La grogne monte dans les territoires, monsieur le Premier ministre. Vous avez instauré une concurrence déloyale entre les grandes surfaces et les petits commerces de proximité, condamnant ces derniers au désespoir. Malgré les aides, beaucoup ne s'en remettront pas – et vous le savez. En quoi serait-il moins dangereux d'acheter une baguette chez le boulanger du centre-ville qu'un livre à la librairie du coin ou un jouet en bois pour Noël dans la petite boutique d'à côté ? Les grandes surfaces de ma circonscription, où plusieurs centaines de personnes font leurs achats en même temps, seraient moins dangereuses que les petits commerces de Riom ou de Châtel-Guyon ? Les petits commerces de Pontaumur seraient plus dangereux que les nombreuses cantines des lycées où des centaines d'élèves se côtoient sans masque ni distanciation physique ?
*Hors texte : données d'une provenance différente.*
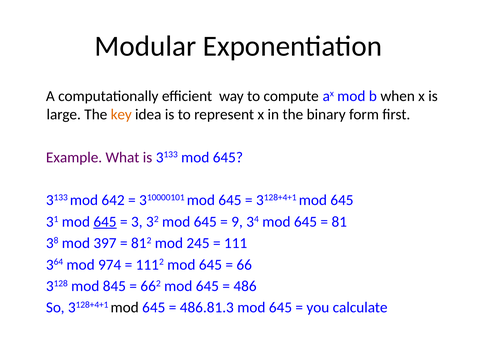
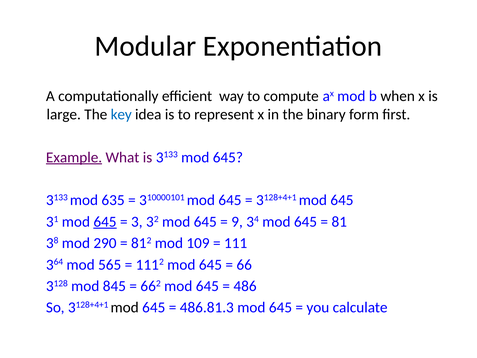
key colour: orange -> blue
Example underline: none -> present
642: 642 -> 635
397: 397 -> 290
245: 245 -> 109
974: 974 -> 565
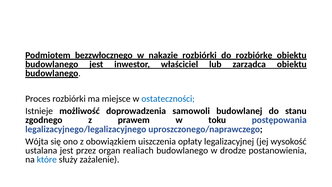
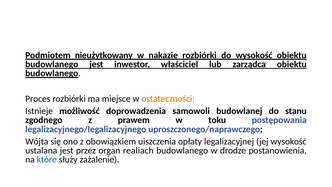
bezzwłocznego: bezzwłocznego -> nieużytkowany
do rozbiórkę: rozbiórkę -> wysokość
ostateczności colour: blue -> orange
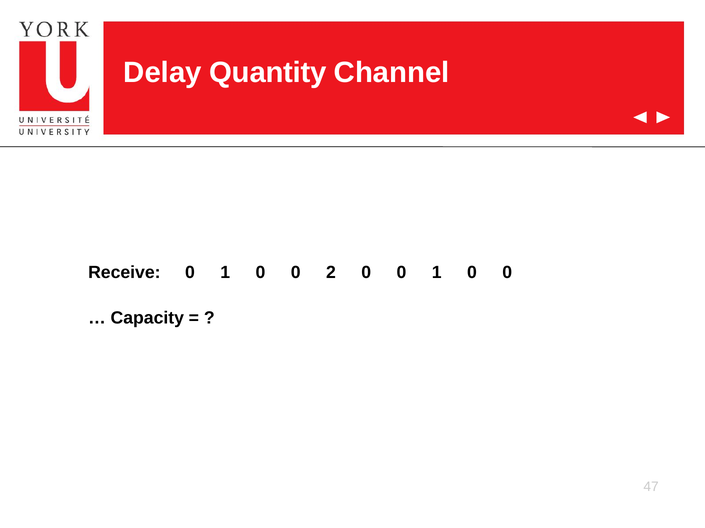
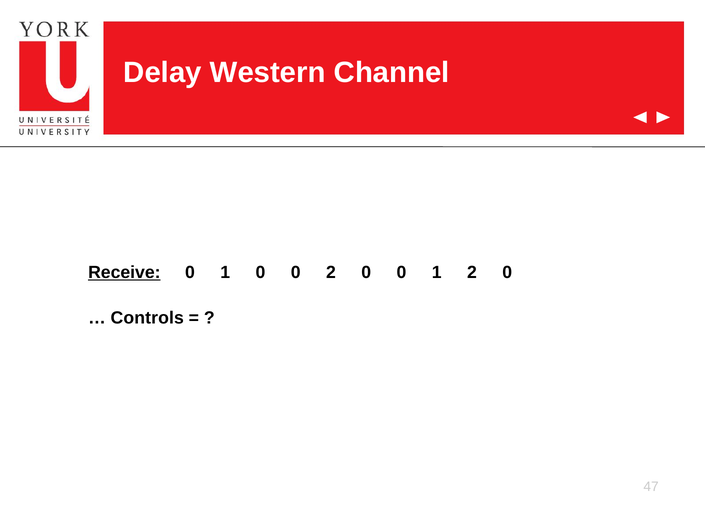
Quantity: Quantity -> Western
Receive underline: none -> present
0 0 1 0: 0 -> 2
Capacity: Capacity -> Controls
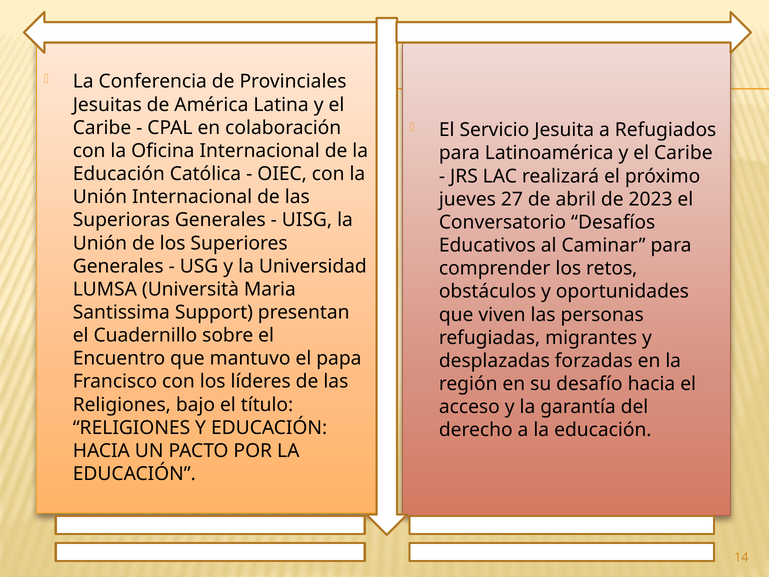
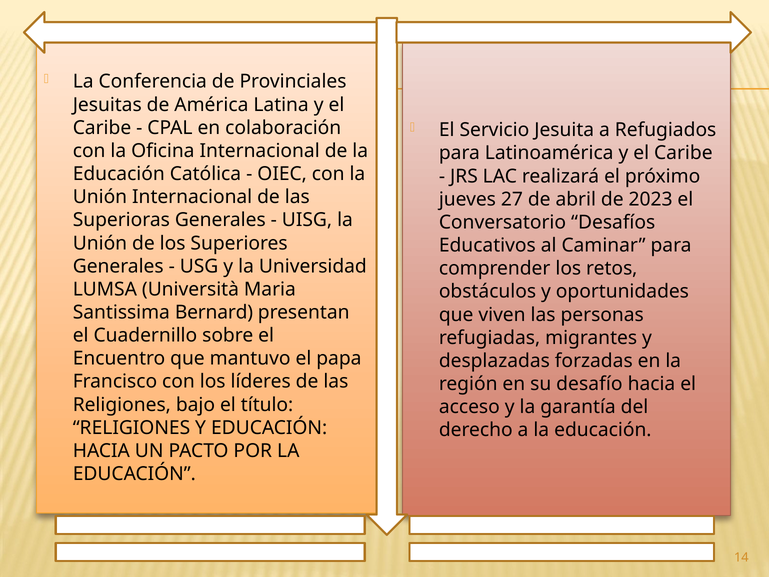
Support: Support -> Bernard
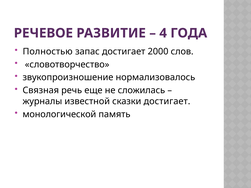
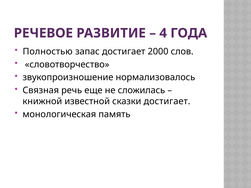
журналы: журналы -> книжной
монологической: монологической -> монологическая
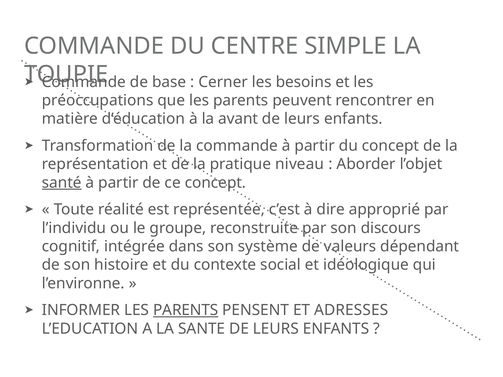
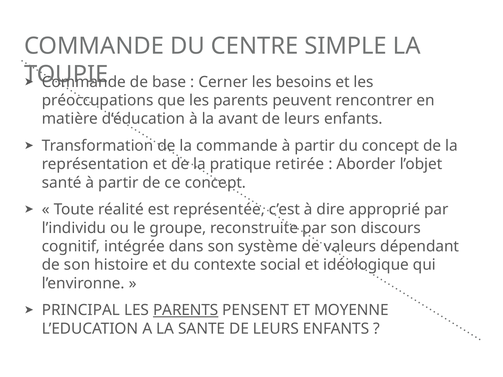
niveau: niveau -> retirée
santé underline: present -> none
INFORMER: INFORMER -> PRINCIPAL
ADRESSES: ADRESSES -> MOYENNE
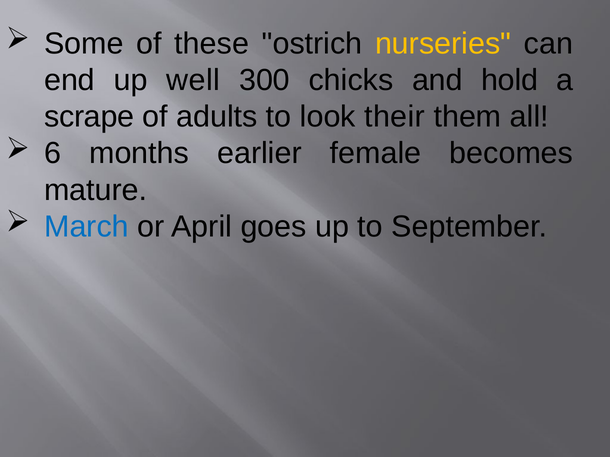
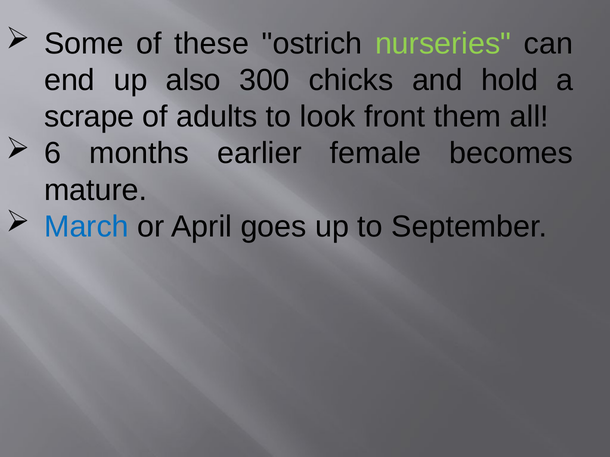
nurseries colour: yellow -> light green
well: well -> also
their: their -> front
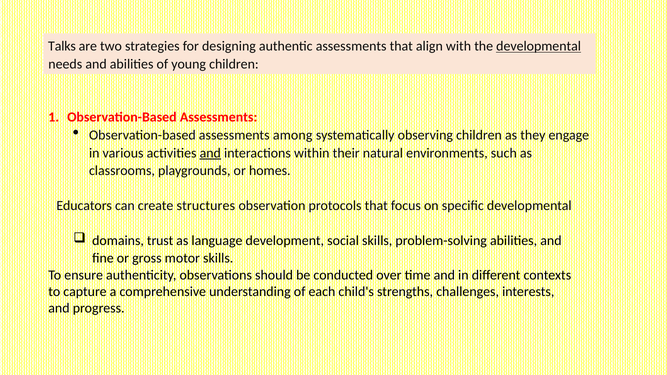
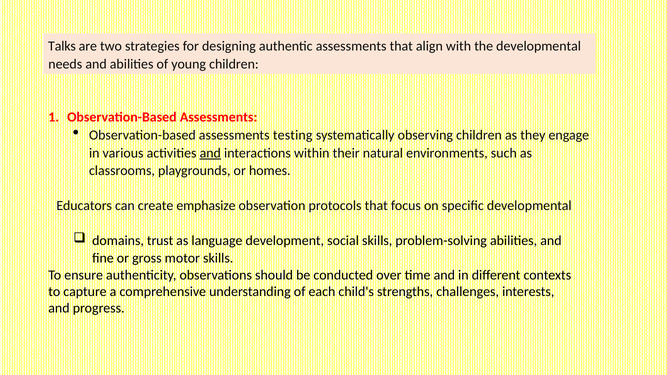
developmental at (539, 46) underline: present -> none
among: among -> testing
structures: structures -> emphasize
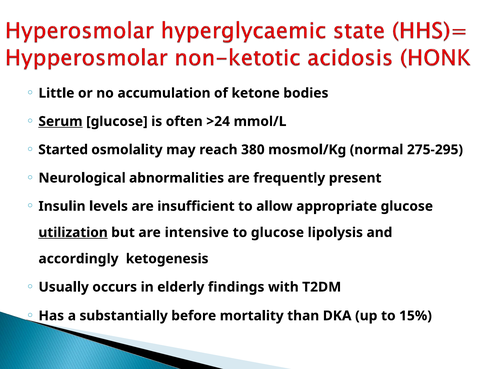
Votre gouvernement a choisi la mauvaise solution : fermer certains rayons de la grande distribution. En somme, vous proposez que tout le monde y perde – sauf Amazon, qui se frotte les mains de cette aubaine inespérée. C'est donc l'incompréhension et la colère. Plusieurs maires ont signé des arrêtés pour permettre l'ouverture des commerces non essentiels ; ce n'est évidemment pas la bonne solution, et nous n'appelons pas à la désobéissance. Vous avez reconnu l'efficacité du binôme préfet-maire dans la gestion de la crise. Poursuivez dans cette direction ! Faites confiance aux préfets de département qui, en concertation avec les maires, sauront prendre des arrêtés pertinents et faire respecter les indispensables contraintes sanitaires dans le petit commerce. Quatre mètres carrés dans une grande surface équivalent à quatre mètres carrés dans un petit commerce ! Il y a urgence, monsieur le Premier ministre ; il faut revoir votre copie. Dimanche, le groupe Socialistes et apparentés vous a soumis deux propositions. Sans sacrifier notre santé – qui reste notre priorité –, vous pouvez sauver les commerces des centres-bourgs et des centres-villes, en les autorisant à ouvrir avec des protocoles sanitaires renforcés. Dans le quatrième projet de loi de finances rectificative, vous devez instaurer une taxe exceptionnelle…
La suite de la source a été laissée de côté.